ASSIGNED TASK:
Only lines holding the string "regulatory" are wanted; copy each one from the material.

EXTRACTED ENTRIES:
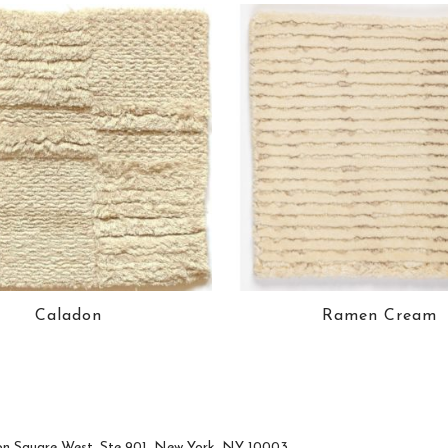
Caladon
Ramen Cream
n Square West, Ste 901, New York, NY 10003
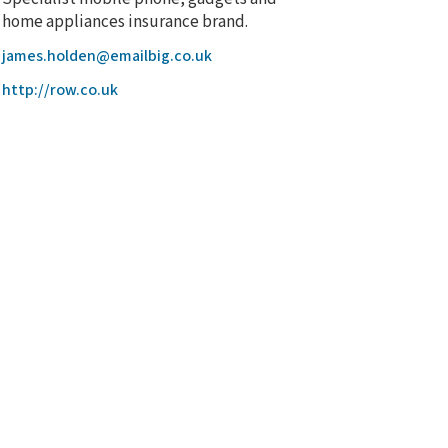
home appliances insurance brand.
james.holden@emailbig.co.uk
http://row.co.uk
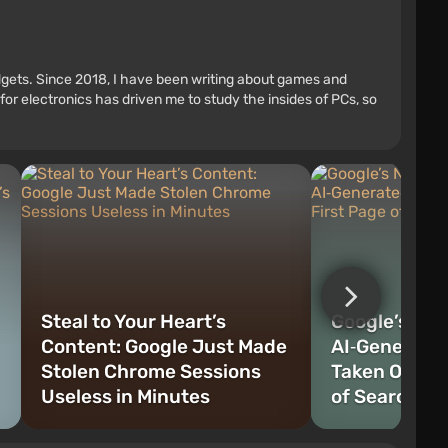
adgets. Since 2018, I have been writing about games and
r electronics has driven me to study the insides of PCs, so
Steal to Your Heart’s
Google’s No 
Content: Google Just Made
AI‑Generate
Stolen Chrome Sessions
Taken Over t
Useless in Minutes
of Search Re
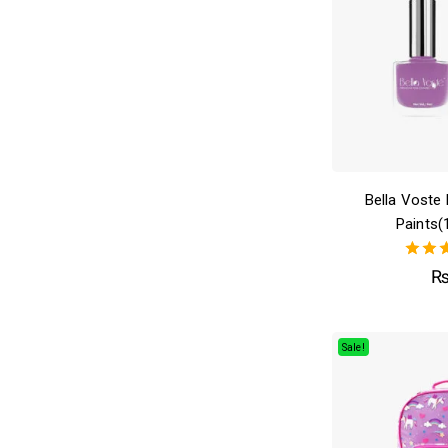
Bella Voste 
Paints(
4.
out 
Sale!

* * *

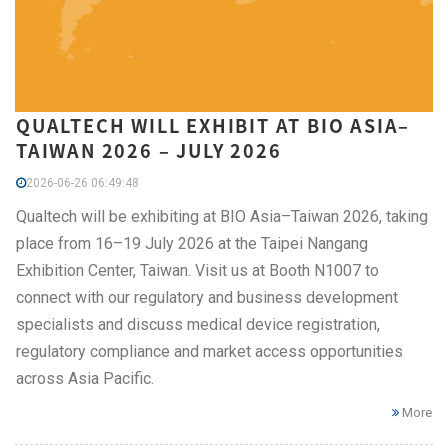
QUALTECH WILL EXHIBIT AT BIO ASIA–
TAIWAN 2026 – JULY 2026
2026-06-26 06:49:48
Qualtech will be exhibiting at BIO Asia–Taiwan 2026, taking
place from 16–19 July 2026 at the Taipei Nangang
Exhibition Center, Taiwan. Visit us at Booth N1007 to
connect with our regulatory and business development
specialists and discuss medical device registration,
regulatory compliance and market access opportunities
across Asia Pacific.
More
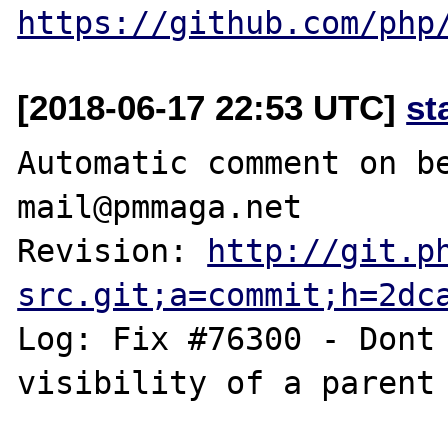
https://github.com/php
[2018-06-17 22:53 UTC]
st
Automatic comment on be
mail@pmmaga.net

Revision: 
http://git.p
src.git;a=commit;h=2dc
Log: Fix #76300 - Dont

--

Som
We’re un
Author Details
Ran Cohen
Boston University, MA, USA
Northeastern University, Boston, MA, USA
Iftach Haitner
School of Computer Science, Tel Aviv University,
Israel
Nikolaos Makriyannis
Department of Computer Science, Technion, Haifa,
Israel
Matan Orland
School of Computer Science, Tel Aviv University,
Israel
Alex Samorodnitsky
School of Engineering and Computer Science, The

TASK ANSWER:
connect with our regulatory and business development
regulatory compliance and market access opportunities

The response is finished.